(Collected data entries)
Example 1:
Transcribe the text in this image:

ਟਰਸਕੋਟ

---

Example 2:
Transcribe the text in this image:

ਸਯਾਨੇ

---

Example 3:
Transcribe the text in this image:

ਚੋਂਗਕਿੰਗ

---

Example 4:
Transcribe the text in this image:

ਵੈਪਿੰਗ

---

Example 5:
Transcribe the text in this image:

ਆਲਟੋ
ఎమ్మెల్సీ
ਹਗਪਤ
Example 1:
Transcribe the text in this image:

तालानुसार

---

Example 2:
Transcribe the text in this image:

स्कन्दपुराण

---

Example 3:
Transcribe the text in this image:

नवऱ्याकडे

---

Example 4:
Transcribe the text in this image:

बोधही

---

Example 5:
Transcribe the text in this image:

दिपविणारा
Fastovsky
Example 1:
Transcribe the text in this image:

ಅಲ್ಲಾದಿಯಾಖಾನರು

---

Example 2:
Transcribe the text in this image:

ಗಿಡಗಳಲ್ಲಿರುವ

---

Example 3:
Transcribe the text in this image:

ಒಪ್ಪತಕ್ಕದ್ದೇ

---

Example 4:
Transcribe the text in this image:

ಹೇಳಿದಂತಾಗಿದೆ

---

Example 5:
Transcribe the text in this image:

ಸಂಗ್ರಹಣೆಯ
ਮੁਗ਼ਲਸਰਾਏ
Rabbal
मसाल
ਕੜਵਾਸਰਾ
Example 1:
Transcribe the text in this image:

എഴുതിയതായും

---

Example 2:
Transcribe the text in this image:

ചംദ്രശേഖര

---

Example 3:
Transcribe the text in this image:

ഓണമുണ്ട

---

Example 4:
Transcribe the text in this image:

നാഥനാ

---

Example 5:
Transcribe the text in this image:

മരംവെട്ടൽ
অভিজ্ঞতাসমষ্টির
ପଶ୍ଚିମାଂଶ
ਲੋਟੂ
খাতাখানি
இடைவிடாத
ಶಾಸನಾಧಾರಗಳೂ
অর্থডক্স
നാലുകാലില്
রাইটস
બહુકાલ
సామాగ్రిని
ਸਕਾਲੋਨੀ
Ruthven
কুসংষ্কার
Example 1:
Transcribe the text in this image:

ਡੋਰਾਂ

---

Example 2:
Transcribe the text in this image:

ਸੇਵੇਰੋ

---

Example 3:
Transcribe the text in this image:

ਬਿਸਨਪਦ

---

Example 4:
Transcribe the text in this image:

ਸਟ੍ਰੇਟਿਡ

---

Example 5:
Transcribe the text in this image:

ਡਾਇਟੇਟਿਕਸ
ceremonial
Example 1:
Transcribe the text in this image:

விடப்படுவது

• What you are asked to do: Would you copy the data exactly as shown above?

• Expected answer:
Example 1:
Transcribe the text in this image:

ਟਰਸਕੋਟ

---

Example 2:
Transcribe the text in this image:

ਸਯਾਨੇ

---

Example 3:
Transcribe the text in this image:

ਚੋਂਗਕਿੰਗ

---

Example 4:
Transcribe the text in this image:

ਵੈਪਿੰਗ

---

Example 5:
Transcribe the text in this image:

ਆਲਟੋ
ఎమ్మెల్సీ
ਹਗਪਤ
Example 1:
Transcribe the text in this image:

तालानुसार

---

Example 2:
Transcribe the text in this image:

स्कन्दपुराण

---

Example 3:
Transcribe the text in this image:

नवऱ्याकडे

---

Example 4:
Transcribe the text in this image:

बोधही

---

Example 5:
Transcribe the text in this image:

दिपविणारा
Fastovsky
Example 1:
Transcribe the text in this image:

ಅಲ್ಲಾದಿಯಾಖಾನರು

---

Example 2:
Transcribe the text in this image:

ಗಿಡಗಳಲ್ಲಿರುವ

---

Example 3:
Transcribe the text in this image:

ಒಪ್ಪತಕ್ಕದ್ದೇ

---

Example 4:
Transcribe the text in this image:

ಹೇಳಿದಂತಾಗಿದೆ

---

Example 5:
Transcribe the text in this image:

ಸಂಗ್ರಹಣೆಯ
ਮੁਗ਼ਲਸਰਾਏ
Rabbal
मसाल
ਕੜਵਾਸਰਾ
Example 1:
Transcribe the text in this image:

എഴുതിയതായും

---

Example 2:
Transcribe the text in this image:

ചംദ്രശേഖര

---

Example 3:
Transcribe the text in this image:

ഓണമുണ്ട

---

Example 4:
Transcribe the text in this image:

നാഥനാ

---

Example 5:
Transcribe the text in this image:

മരംവെട്ടൽ
অভিজ্ঞতাসমষ্টির
ପଶ୍ଚିମାଂଶ
ਲੋਟੂ
খাতাখানি
இடைவிடாத
ಶಾಸನಾಧಾರಗಳೂ
অর্থডক্স
നാലുകാലില്
রাইটস
બહુકાલ
సామాగ్రిని
ਸਕਾਲੋਨੀ
Ruthven
কুসংষ্কার
Example 1:
Transcribe the text in this image:

ਡੋਰਾਂ

---

Example 2:
Transcribe the text in this image:

ਸੇਵੇਰੋ

---

Example 3:
Transcribe the text in this image:

ਬਿਸਨਪਦ

---

Example 4:
Transcribe the text in this image:

ਸਟ੍ਰੇਟਿਡ

---

Example 5:
Transcribe the text in this image:

ਡਾਇਟੇਟਿਕਸ
ceremonial
Example 1:
Transcribe the text in this image:

விடப்படுவது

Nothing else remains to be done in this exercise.